How much does it take to be rich in the United States? The results of the Modern Wealth Survey provide insight into what the net worth of your assets must be to be considered in this way.
The survey, which has been conducted annually since 2016, surveyed a total of one thousand Americans between the ages of 21 and 75 living in 12 U.S. metropolitan areas in 2023. The study was conducted virtually from March 1 to 13 this year.
It is important to clarify that the cost of living and salaries are not the same in all states. That’s why in San Diego, California, to be rich you don’t need the same amount of millions; than in Houston, Texas. And for many, happiness doesn’t equate to a full bank account.
How much does it take to be rich in the United States?
The 2023 Modern Wealth Survey conducted by Charles Schwab asked 1,000 respondents about saving, spending, investing and wealth. When asked how much money a person needs to be considered rich, the majority agreed that their net worth should average $2.2 million. However, a more comprehensive analysis shows that this number is not enough for those living in cities like New York, Denver or Washington DC. Check out the list below:
- San Francisco: $4.7 million
- New York City: $3.3 million
- Southern California (including Los Angeles and San Diego): $3.5 million
- Seattle: $3.1 million
- Washington, DC: $3 million
- Boston: $2.9 million
- Denver: $2.5 million
- Phoenix: $2.4 million
- Chicago: $2.3 million
- Dallas: $2.3 million
- Atlanta: $2.3 million
- Houston: $2.1 million.
NOT EVERYTHING IS MONEY: WHAT IS WEALTH FOR AMERICANS?

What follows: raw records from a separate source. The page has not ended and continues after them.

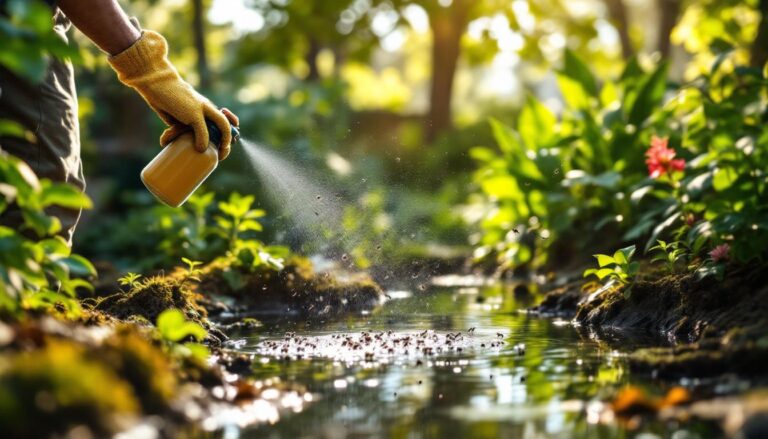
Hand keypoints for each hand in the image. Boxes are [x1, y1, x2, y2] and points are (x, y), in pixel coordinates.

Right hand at [108, 30, 233, 159]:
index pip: (223, 118)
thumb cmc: (163, 97)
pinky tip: (200, 149)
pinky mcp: (193, 113)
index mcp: (204, 106)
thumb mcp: (175, 111)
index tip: (224, 145)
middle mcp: (206, 106)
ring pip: (222, 124)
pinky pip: (203, 131)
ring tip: (221, 152)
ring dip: (225, 140)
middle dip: (228, 139)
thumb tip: (175, 135)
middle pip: (226, 122)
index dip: (226, 131)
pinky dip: (203, 141)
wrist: (156, 82)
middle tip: (223, 152)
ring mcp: (202, 108)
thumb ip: (180, 122)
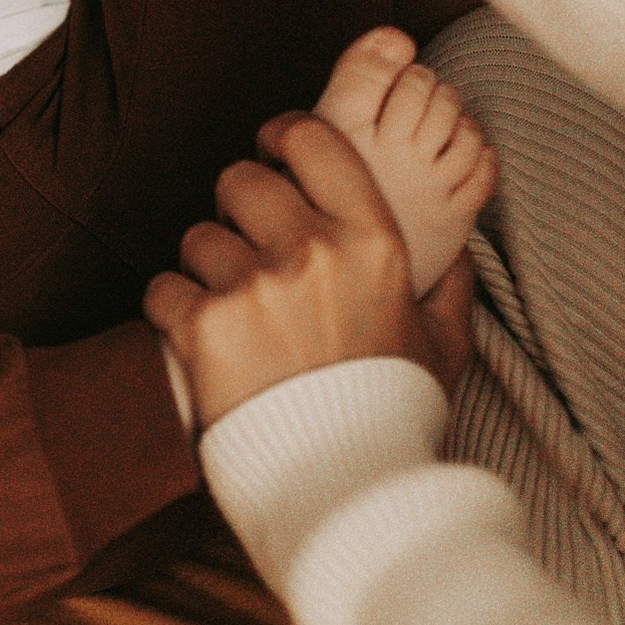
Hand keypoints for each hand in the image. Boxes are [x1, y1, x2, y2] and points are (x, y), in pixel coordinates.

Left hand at [144, 111, 473, 428]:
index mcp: (372, 242)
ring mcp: (252, 287)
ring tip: (234, 314)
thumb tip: (460, 246)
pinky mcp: (199, 326)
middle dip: (237, 209)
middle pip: (241, 180)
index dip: (283, 137)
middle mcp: (312, 252)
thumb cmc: (394, 413)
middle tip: (248, 249)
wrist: (342, 487)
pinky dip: (174, 312)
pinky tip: (203, 344)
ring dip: (206, 268)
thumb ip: (450, 286)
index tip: (273, 152)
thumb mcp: (444, 345)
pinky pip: (163, 288)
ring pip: (197, 237)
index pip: (313, 140)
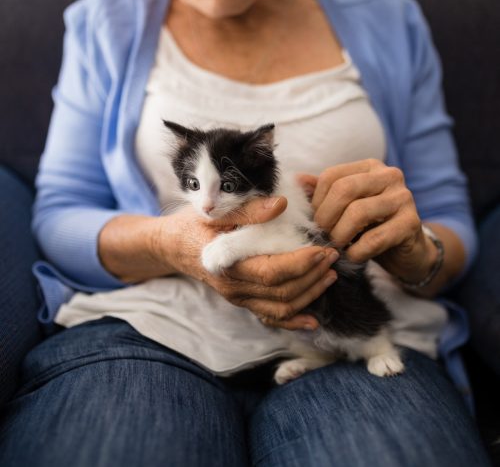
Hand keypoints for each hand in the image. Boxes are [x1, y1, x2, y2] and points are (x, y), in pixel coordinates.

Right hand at [158, 196, 338, 330]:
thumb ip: (248, 210)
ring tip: (329, 275)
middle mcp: (234, 288)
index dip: (301, 264)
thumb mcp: (215, 211)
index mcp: (228, 264)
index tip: (322, 249)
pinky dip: (293, 321)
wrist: (173, 246)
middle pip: (282, 292)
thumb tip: (282, 205)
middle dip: (312, 276)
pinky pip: (269, 317)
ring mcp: (238, 297)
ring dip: (309, 294)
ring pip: (280, 308)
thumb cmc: (193, 225)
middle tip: (332, 256)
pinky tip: (312, 321)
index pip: (272, 272)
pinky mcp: (242, 300)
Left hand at [298, 159, 437, 283]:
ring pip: (358, 212)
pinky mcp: (411, 223)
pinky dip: (357, 252)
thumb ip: (323, 193)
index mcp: (369, 167)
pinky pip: (374, 238)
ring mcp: (403, 197)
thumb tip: (296, 180)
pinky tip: (353, 256)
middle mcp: (388, 175)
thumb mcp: (345, 207)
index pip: (331, 176)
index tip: (315, 222)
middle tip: (322, 236)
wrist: (407, 252)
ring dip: (340, 235)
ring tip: (336, 247)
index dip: (316, 202)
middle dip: (326, 218)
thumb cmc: (370, 227)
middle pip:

The survey analysis showed that many people did not define wealth in terms of their economic resources, but rather associated it with family or health aspects. According to the research, 48% of respondents said they already felt rich, despite having an average net worth of $560,000, which is almost a quarter of the $2.2 million it takes to be a to be considered rich
“We asked 1,000 Americans what wealth means to them and found that they measure it not in dollars, but in things like satisfying relationships and experiences with their family and friends, good health and even career flexibility,” said Abel Oonnoonny , vice president and senior financial advisor at Charles Schwab’s Midtown branch in New York, told The Post.